Nearly 10,000 more people than usual have died in the past four months from non-Covid reasons, as experts called for an urgent government inquiry into whether the deaths were preventable.
Fears are growing that NHS delays at the height of the pandemic left large numbers of people with previously treatable conditions suffering illnesses that have now become fatal.
Latest figures from the Office for National Statistics showed that England and Wales registered 20,823 more deaths than the five-year average in the past 18 weeks. Only 11,531 deaths involved Covid.
It means that 9,292 deaths – 45 per cent – were not linked to the pandemic.
‘We urgently need to understand what’s going wrong’
Professor Carl Heneghan, director of the Centre for Evidence-Based Medicine at the University of Oxford, said: “I’m calling for an urgent investigation.
“If you look at where the excess is happening, it’s in conditions like ischemic heart disease, cirrhosis of the liver and diabetes, all which are potentially reversible.
“This goes beyond just looking at the raw numbers and death certificates. We need to go back and find if these deaths have any preventable causes.
“This could be the fallout from the lack of preventable care during the pandemic, and what happens downstream of that.

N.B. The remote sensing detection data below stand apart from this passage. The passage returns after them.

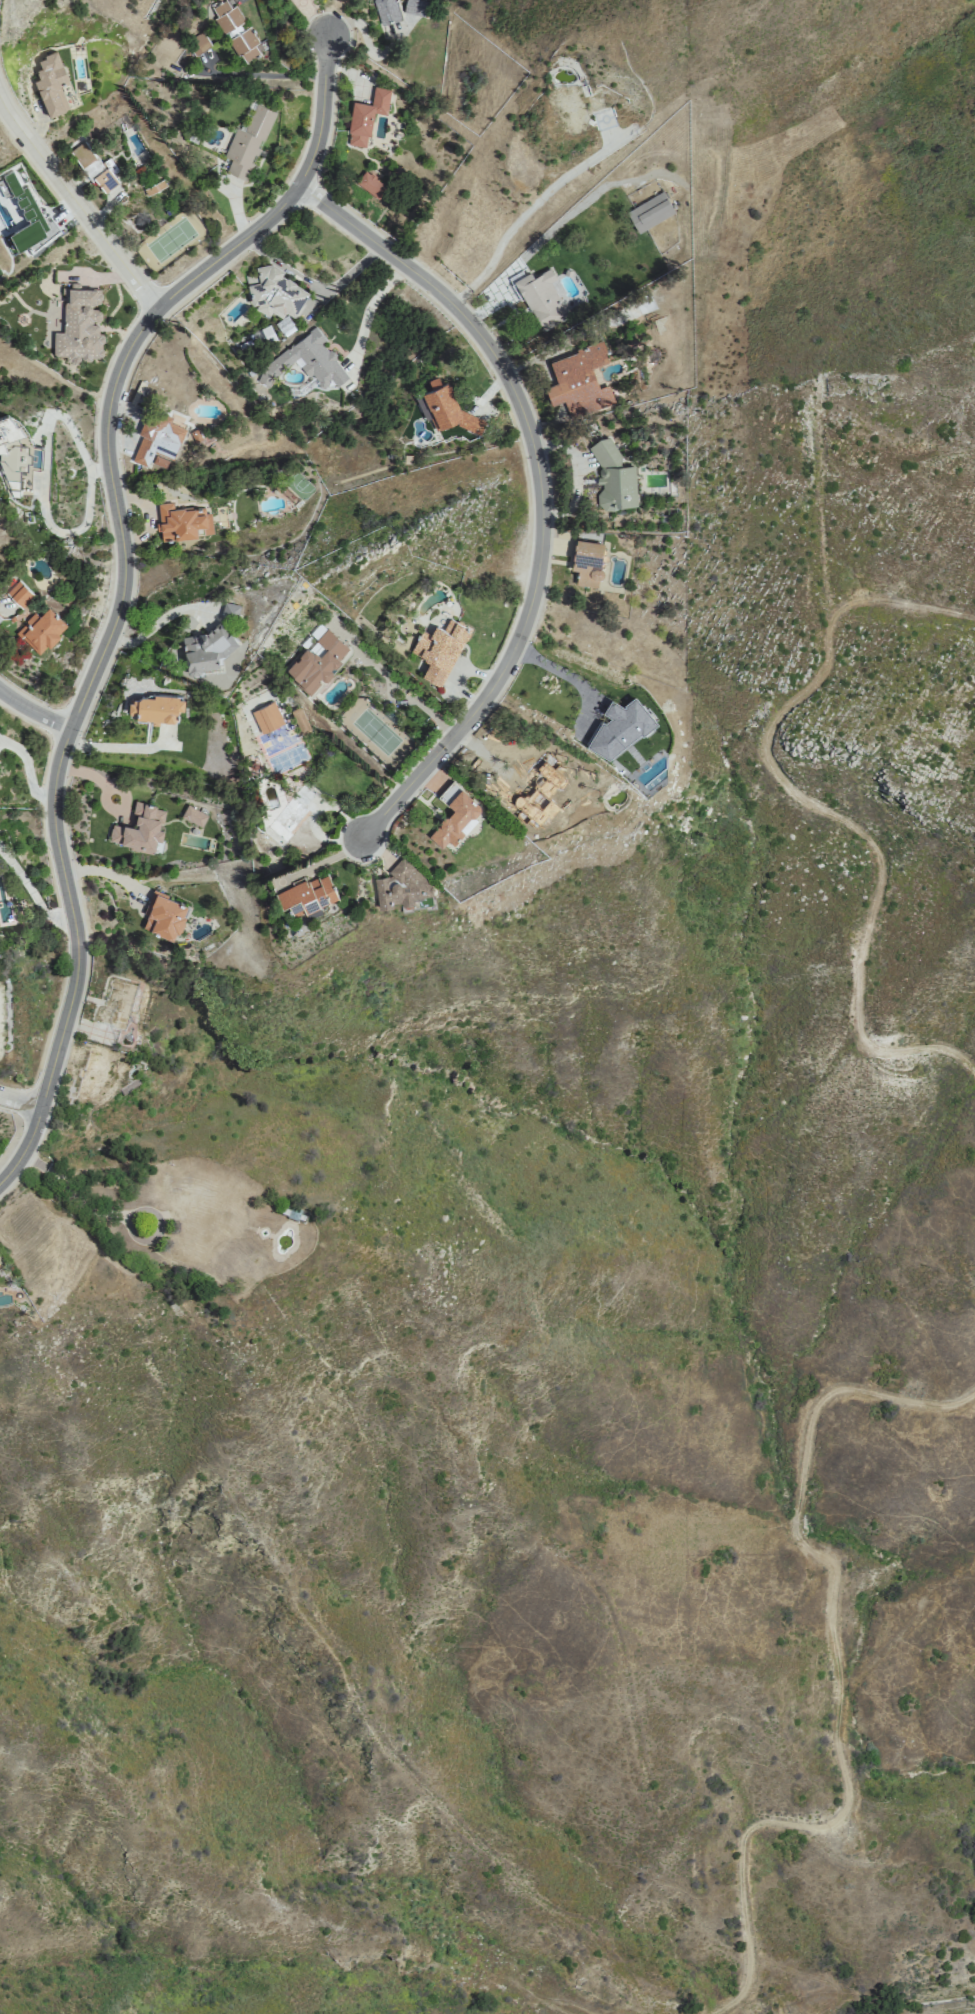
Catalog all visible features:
building: (416, 7)
building: (387, 11)
building: (236, 30)
building: (198, 44)
road: (265, 76)
building: (54, 84)
building: (579, 108)
building: (366, 117)
building: (248, 143)
building: (95, 167)
building: (150, 180)
building: (370, 185)
road: (76, 201)
building: (649, 212)
road: (525, 215)
building: (275, 293)
building: (542, 300)
road: (371, 309)
building: (79, 325)
building: (254, 340)
building: (306, 362)
building: (579, 381)
building: (157, 439)
building: (17, 455)
road: (45, 469)
building: (613, 477)
road: (542, 490)
building: (182, 521)
building: (587, 561)
road: (122, 579)
building: (20, 593)
building: (230, 610)
building: (0, 618)
road: (159, 620)
building: (41, 629)
building: (440, 647)
building: (204, 649)
building: (317, 661)
road: (570, 678)
road: (393, 680)
building: (155, 706)
road: (33, 712)
building: (267, 717)
road: (120, 748)
road: (28, 769)
building: (555, 796)
road: (826, 808)
building: (292, 812)
building: (193, 815)
building: (455, 815)
building: (140, 829)
building: (401, 885)
road: (30, 892)
building: (309, 892)
building: (164, 916)
building: (125, 1004)
building: (2, 1011)
building: (94, 1074)
road: (20, 1101)
road: (77, 1198)
building: (201, 1214)
building: (0, 1266)
road: (839, 1668)
road: (926, 2004)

“We urgently need to understand what’s going wrong and an investigation of the root causes to determine those actions that can prevent further unnecessary deaths.”
Weekly figures for the week ending November 5 showed that there were 1,659 more deaths than would normally be expected at this time of year. Of those, 700 were not caused by Covid.

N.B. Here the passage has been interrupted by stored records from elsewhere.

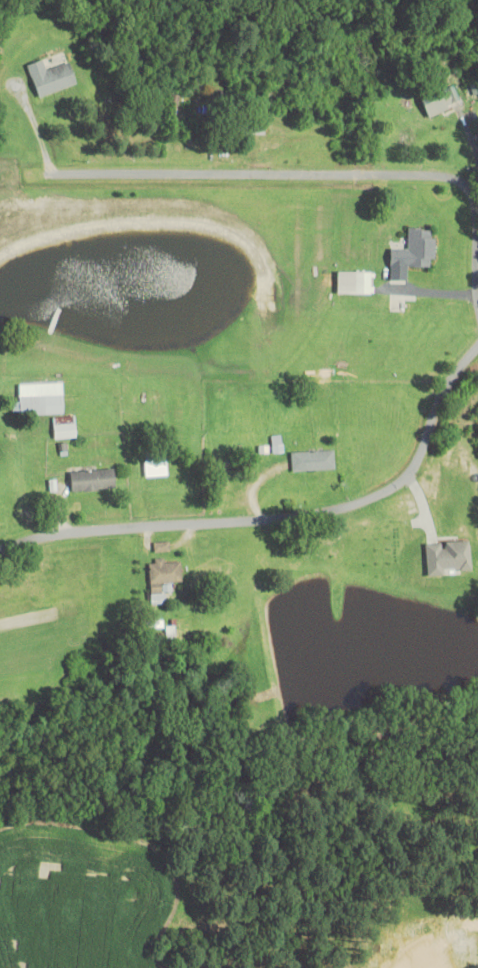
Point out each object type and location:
building: (50, 76)
building: (441, 101)
road: (273, 179)
building: (412, 254)
building: (355, 282)
building: (41, 400)
building: (64, 427)
building: (276, 443)
building: (312, 460)
building: (155, 467)
building: (91, 479)
road: (278, 523)
building: (447, 557)
building: (163, 578)

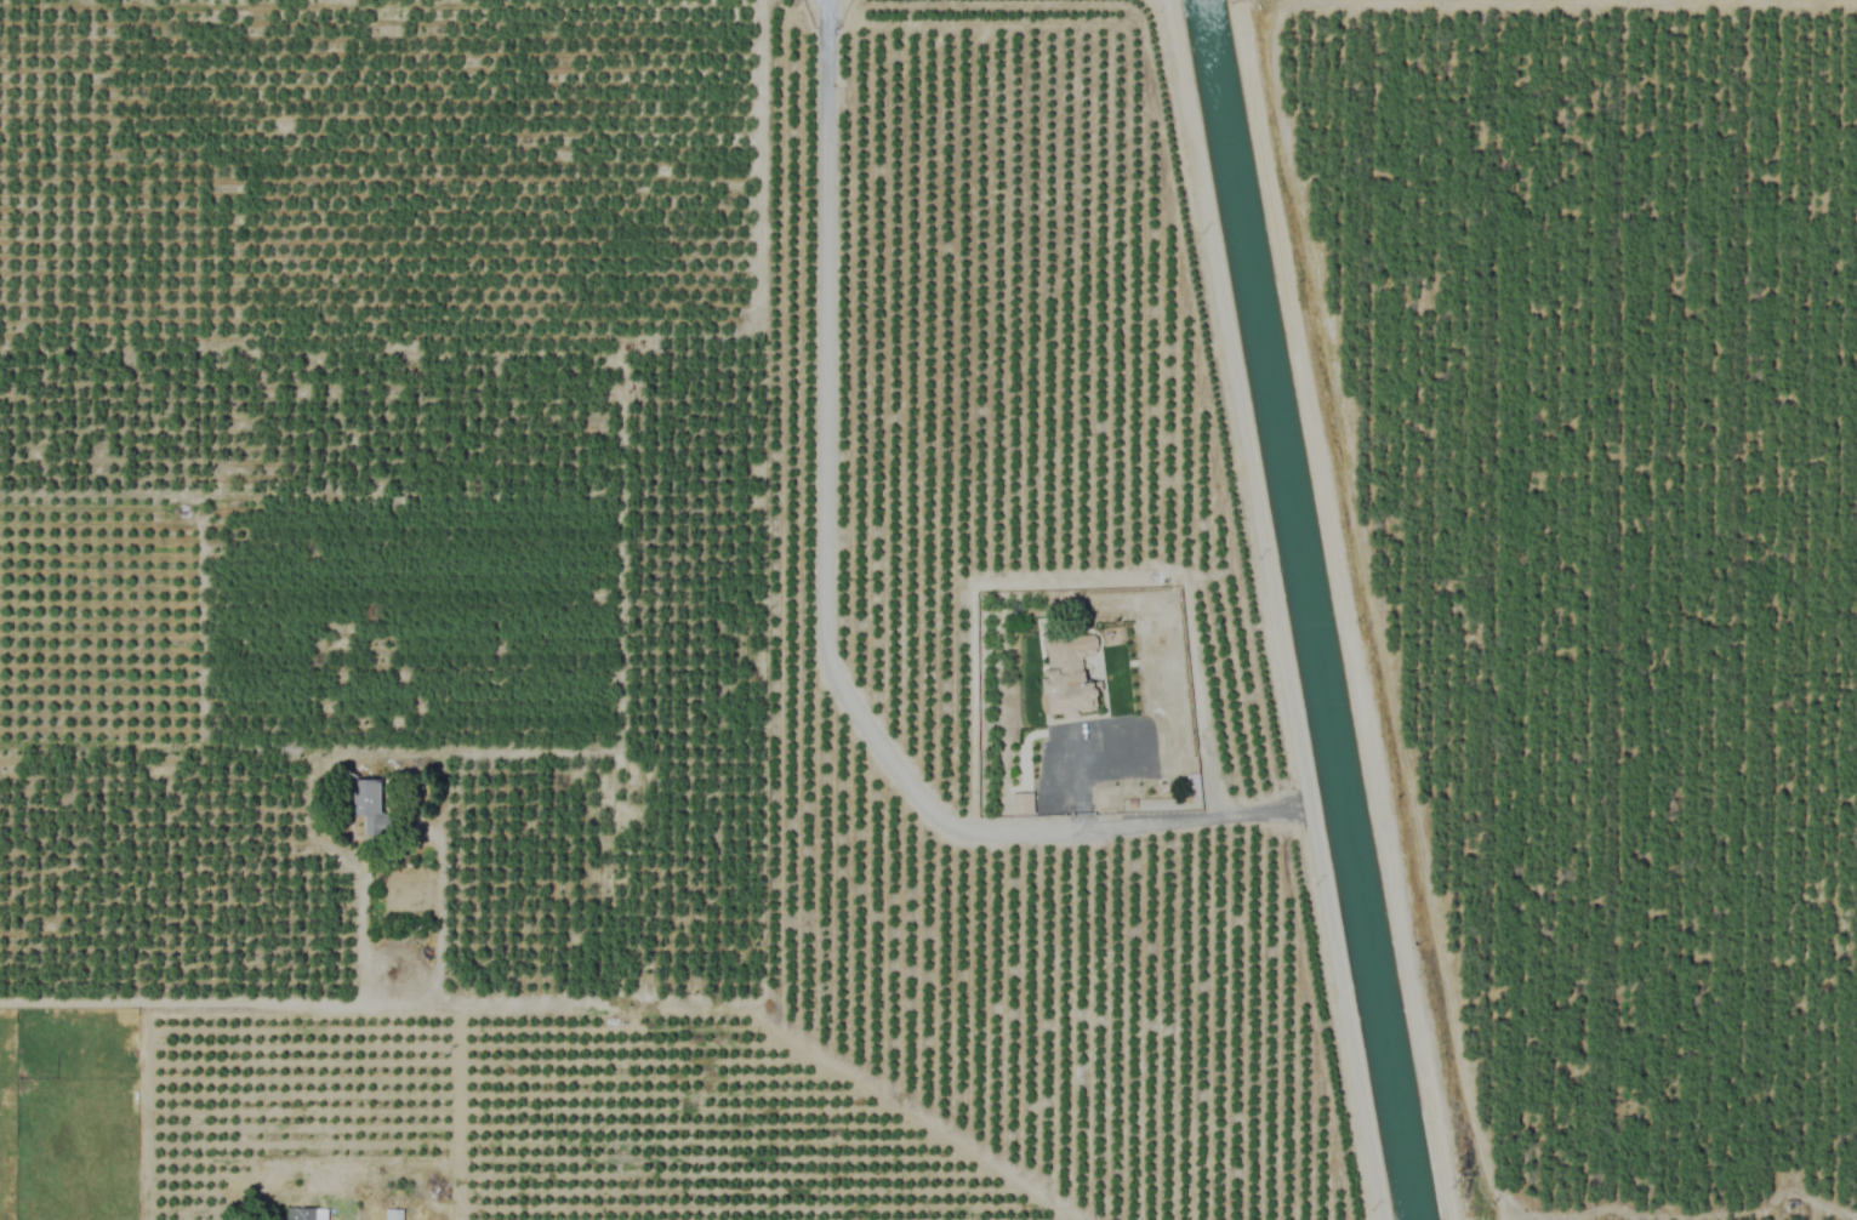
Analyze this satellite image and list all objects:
road: (823, 607)
building: (1070, 675)
building: (1100, 755)
building: (1021, 803)
building: (373, 807)
road: (240, 999)
building: (306, 1213)
building: (393, 1214)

The excess is likely to grow as more deaths are registered in the coming weeks.
Data from the UK Health Security Agency show there have been thousands more deaths than the five-year average in heart failure, heart disease, circulatory conditions and diabetes since the summer.

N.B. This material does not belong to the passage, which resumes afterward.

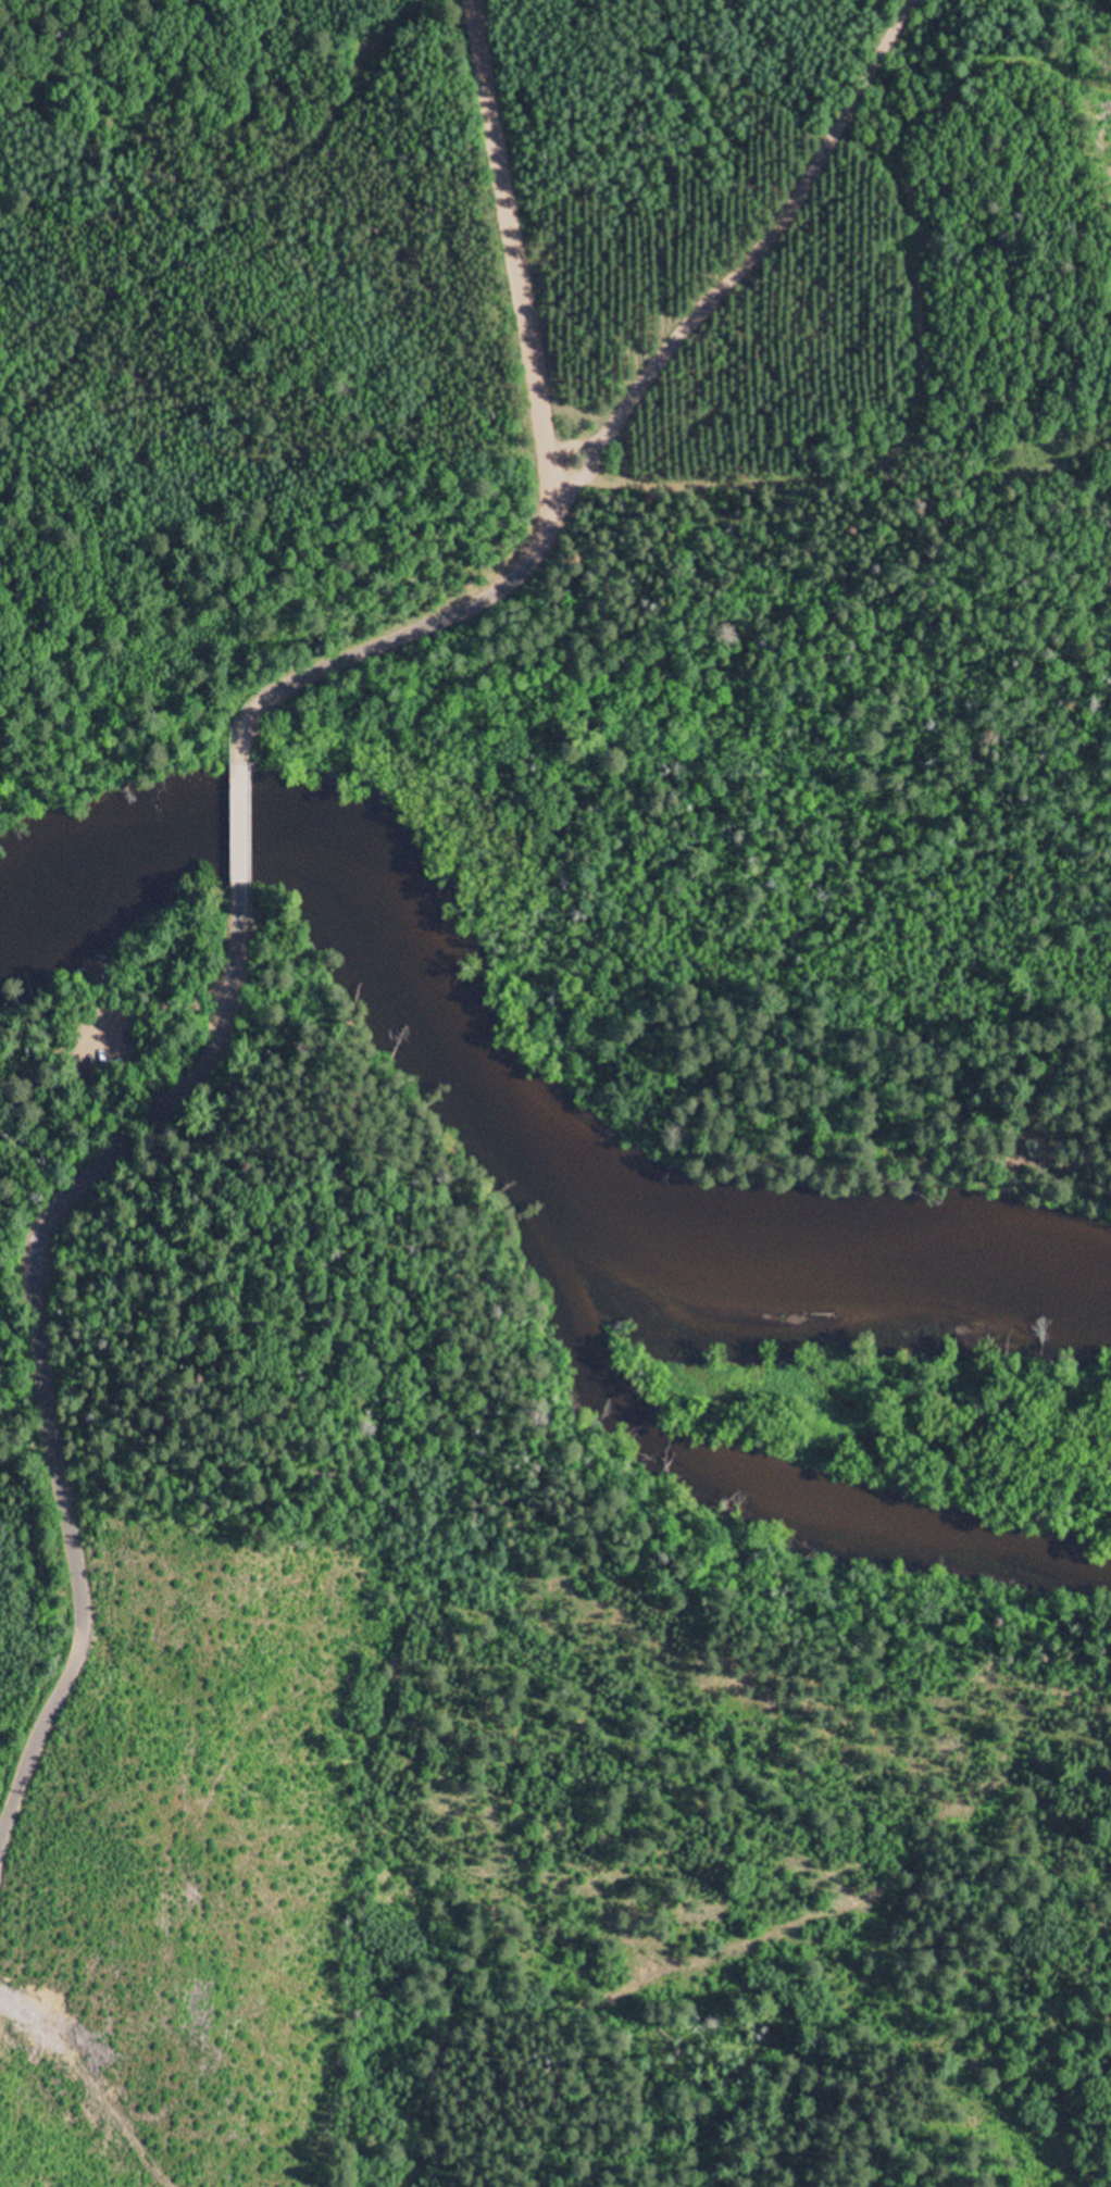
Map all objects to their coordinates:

The number of deaths in private homes is also 40.9 per cent above the five-year average, with 964 excess deaths recorded in the most recent week, which runs up to November 5.
Kevin McConway, emeritus professor of applied statistics at The Open University, said: “Numbers of deaths from all causes do usually increase at this time of year, but the total number remains above the average for the corresponding week in the five years 2015 to 2019.
“So, on that definition, we still have excess deaths, as we have had for 18 straight weeks now, and not all those excess deaths are due to Covid-19.
“And we’re still seeing considerable excess numbers of deaths in people’s own homes, compared to the 2015-19 average, with most of those deaths not involving Covid-19.
“In the most recent week, there were 891 excess deaths at home that did not involve Covid-19 – that’s about 127 a day.”
Record waiting lists
The NHS is still struggling to clear the backlog of treatment created by the pandemic, with one in 10 people in England – 5.8 million – currently waiting for an elective procedure, the highest number ever recorded.
A report published this week from the Royal College of Nursing warned that more than 120,000 people had been forced to wait for at least four hours in accident and emergency departments in October, an increase of more than 50 per cent since October 2019.
Ambulances are also taking longer to reach patients, with heart attack sufferers now waiting an average of 53 minutes before help arrives – nearly three times the NHS target. The number of patients treated in corridors has risen nine-fold since October 2019.
Data from the continuous mortality investigation from the Institute and Faculty of Actuaries is also starting to show some non-Covid excess, with nearly 100 extra deaths in the most recent week.
The investigation has previously said that recent excess non-Covid deaths were linked to the ageing population, with more people expected to die this year than last.
A Department of Health and Social Care spokesman said: “Any death is a tragedy for the family and loved ones that are left behind and our condolences go out to anyone who has been affected.
“Our record investment is helping to tackle the backlog and recover NHS services with an extra £2 billion this year, plus £8billion more over the next three years to deliver an extra 9 million check, scans, and operations.
“Alongside this, we are committed to levelling up health and the new Office for Health Improvement and Disparities will support people across the country to live healthier lives and prevent illness.”